- **Task to carry out**
If a line in the records below contains the word "إصراره", copy it.
----- Data provided -----
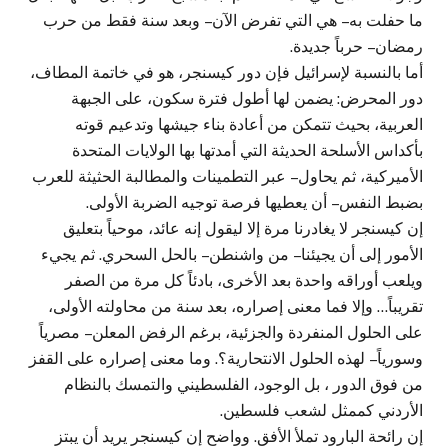
ما حفلت به – هي التي تفرض الآن – وبعد سنة فقط من حرب
رمضان – حرباً جديدة.
أما بالنسبة لإسرائيل فإن دور كيسنجر، هو في خاتمة المطاف،
دور المحرض: يضمن لها أطول فترة سكون، على الجبهة
العربية، بحيث تتمكن من أعادة بناء جيشها وتدعيم قوته
بأكداس الأسلحة الحديثة التي أمدتها بها الولايات المتحدة
الأميركية، ثم يحاول – عبر التطمينات والمطالبة الحثيثة للعرب
بضبط النفس – أن يعطيها فرصة توجيه الضربة الأولى.
إن كيسنجر لا يغادرنا مرة إلا ليقول إنه عائد، موحياً بتعليق
الأمور إلى أن يجيئنا – من واشنطن – بالحل السحري. ثم يجيء
ويلعب أوراقه واحدة بعد الأخرى، بادئاً كل مرة من الصفر
تقريباً… وإلا فما معنى إصراره، بعد سنة من محاولته الأولى،
على الحلول المنفردة والجزئية، برغم الرفض المعلن – مصرياً
وسورياً – لهذه الحلول الانتحارية؟. وما معنى إصراره على القفز
من فوق الدور ، بل الوجود، الفلسطيني والتمسك بالنظام
الأردني كممثل لشعب فلسطين.
إن رائحة البارود تملأ الأفق. وواضح إن كيسنجر يريد أن يبتز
-----
- **Exercise output**
تقريباً… وإلا فما معنى إصراره، بعد سنة من محاولته الأولى،
وسورياً – لهذه الحلول الانتحارية؟. وما معنى إصراره على القفز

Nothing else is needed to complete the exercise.